Kampagne „Nein zu Hinrichtungen am Dienstag“ in 56 Gefängnissen – Wachsende Sorge um die Lage weiblicher Gefangener

Kampagne „Nein zu Hinrichtungen am Dienstag“ in 56 Gefängnissen – Wachsende Sorge um die Lage weiblicher Gefangener

Die Kampagne „Nein zu Hinrichtungen am Dienstag“ hat die Fortsetzung eines koordinierten Hungerstreiks von Gefangenen in 56 Gefängnissen im Iran für die 113. aufeinanderfolgende Woche bekannt gegeben. Die Protestbewegung, die als Reaktion auf die zunehmende Anwendung der Todesstrafe ins Leben gerufen wurde, hat sich zu einem bedeutenden Symbol zivilen Widerstands innerhalb des Gefängnissystems des Landes entwickelt.

Nach Angaben der Kampagne traten die beteiligten Gefangenen am Dienstag, dem 24. März 2026, erneut in den Hungerstreik, um gegen die steigende Zahl von Hinrichtungen zu protestieren. Die Organisatoren betonten, dass die Proteste selbst unter Bedingungen von Krieg und Luftangriffen fortgesetzt werden. Trotz zunehmenden Drucks halten die Gefangenen an ihren Aktionen fest. Ziel der Kampagne ist es, die internationale Öffentlichkeit und Institutionen auf die Zunahme von Hinrichtungen sowie auf die Situation von Gefangenen aufmerksam zu machen, die unmittelbar von der Hinrichtung bedroht sind.
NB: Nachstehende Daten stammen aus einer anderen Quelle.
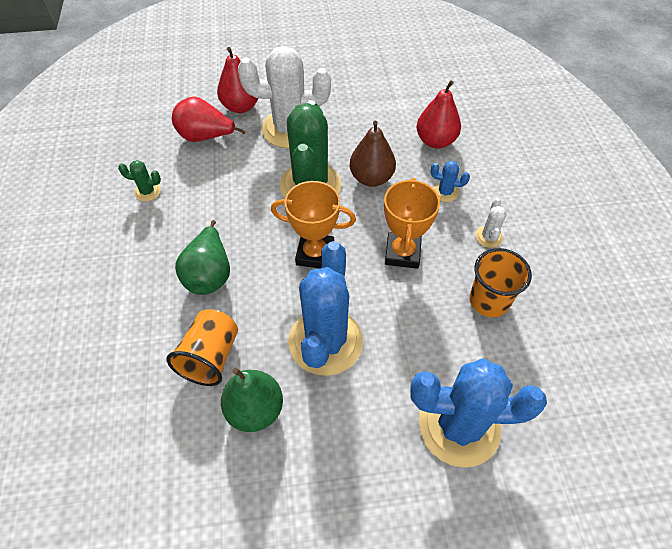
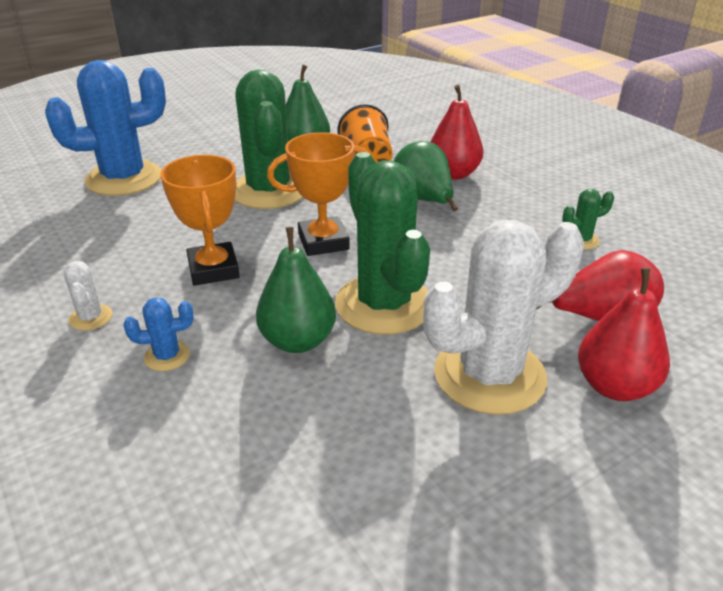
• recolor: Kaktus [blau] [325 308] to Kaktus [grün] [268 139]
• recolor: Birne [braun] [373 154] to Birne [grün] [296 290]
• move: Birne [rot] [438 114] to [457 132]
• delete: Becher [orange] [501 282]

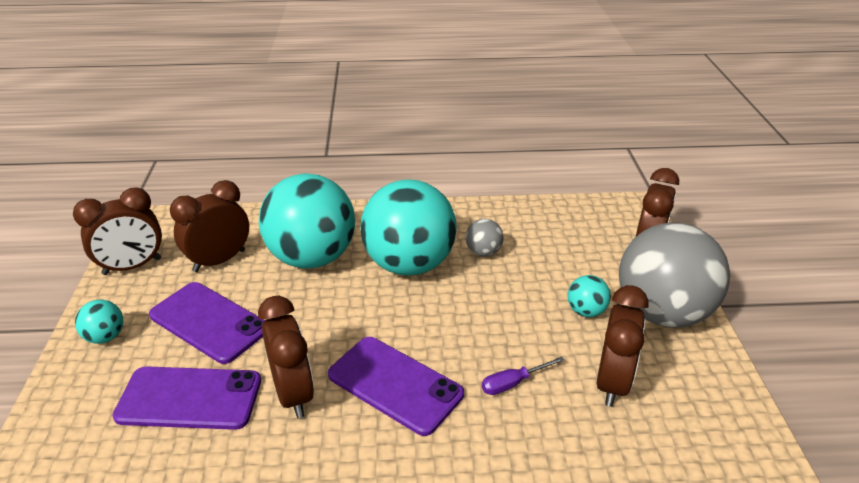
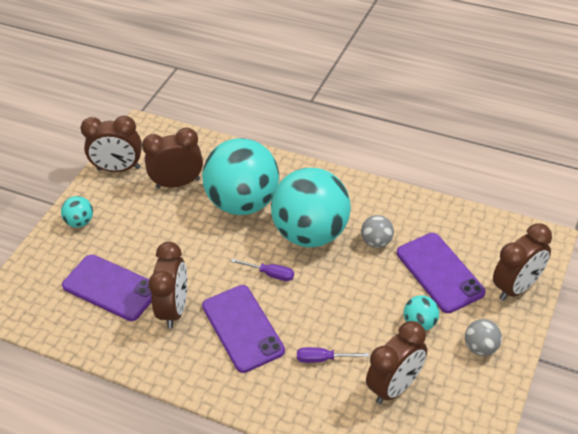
• move: Handy [lila] [207 323] to [441 273]
• resize: Ball [grau] [674 275] = [483 337] x0.41
• insert: Schraubenzieher [lila] [262 269]

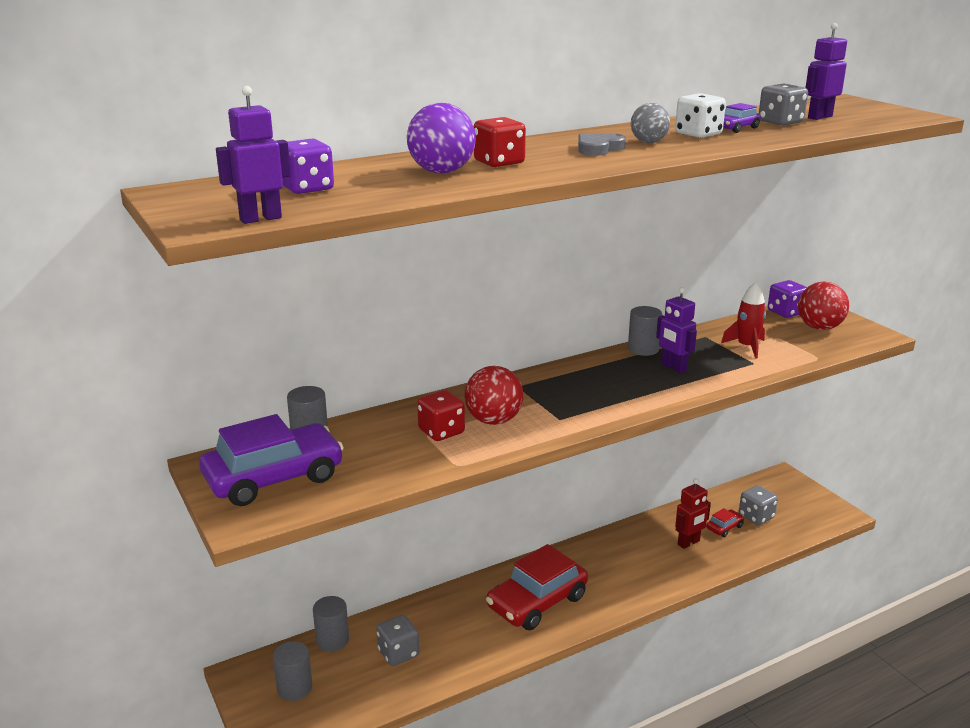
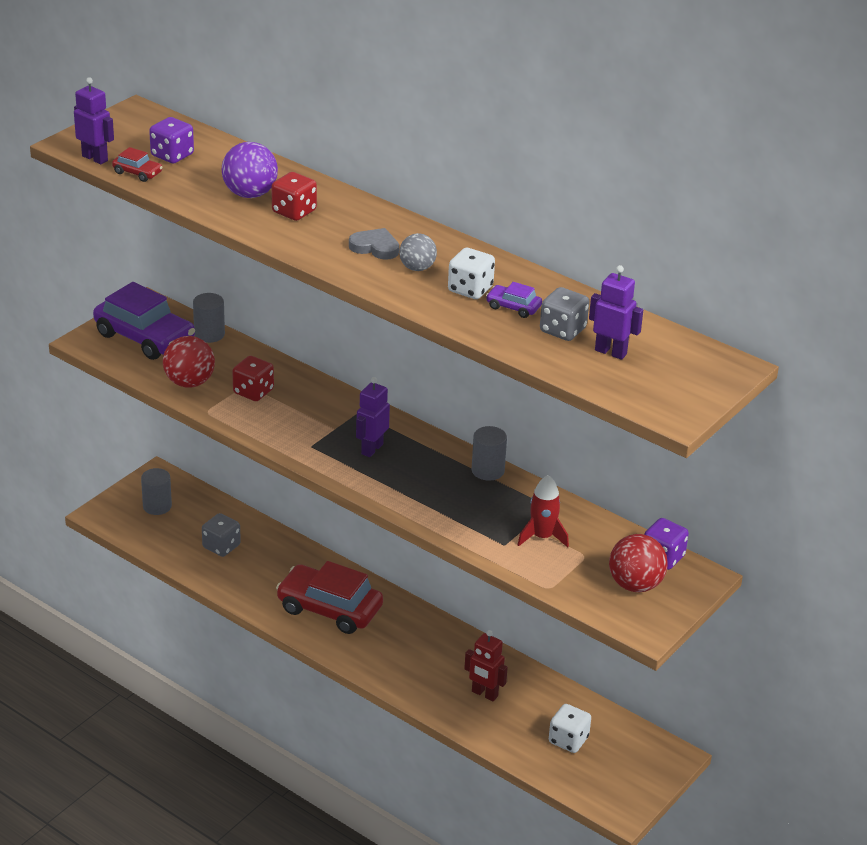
• delete: Vollzylinder [grau] [331 624]
• move: Ball [rot] [494 395] to [189 362]
• move: Roboter [lila] [676 330] to [373 417]
• move: Auto [rot] [725 522] to [137 164]
• recolor: Spielwürfel [grau] [758 505] to Spielwürfel [weiß] [570 728]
In einer Erklärung verwies die Kampagne auf Zahlen aus dem vergangenen Jahr und erklärte, dass landesweit tausende Gefangene hingerichtet worden seien. Zudem wurde auf die Hinrichtung mehrerer während der landesweiten Proteste im Dezember festgenommener Personen sowie eines weiteren Gefangenen in Karadsch hingewiesen.

Nach Einschätzung der Kampagne spiegeln diese Entwicklungen eine Verschärfung der Repression und eine verstärkte Nutzung der Todesstrafe als Instrument staatlicher Kontrolle wider.

Stimmen der Gefangenen trotz Informationsblockade

Die Kampagne hob hervor, dass die Hungerstreiks unter Bedingungen stattfinden, in denen viele Gefangene in unsicheren Situationen festgehalten werden und ihre Kommunikation mit der Außenwelt stark eingeschränkt ist. Internetabschaltungen und strenge Beschränkungen der Informationsverbreitung hätten die Sichtbarkeit der Stimmen der Gefangenen erheblich reduziert. In diesem Zusammenhang versteht sich die Kampagne als Plattform, um die Lage der Inhaftierten sichtbar zu machen und internationale Menschenrechtsorganisationen darauf aufmerksam zu machen.

Weibliche Gefangene in Evin und Qarchak setzen Hungerstreik fort

Weibliche Gefangene im Evin-Gefängnis sowie im Qarchak-Gefängnis setzen ihren Hungerstreik trotz schwerer und sich verschlechternder Bedingungen fort.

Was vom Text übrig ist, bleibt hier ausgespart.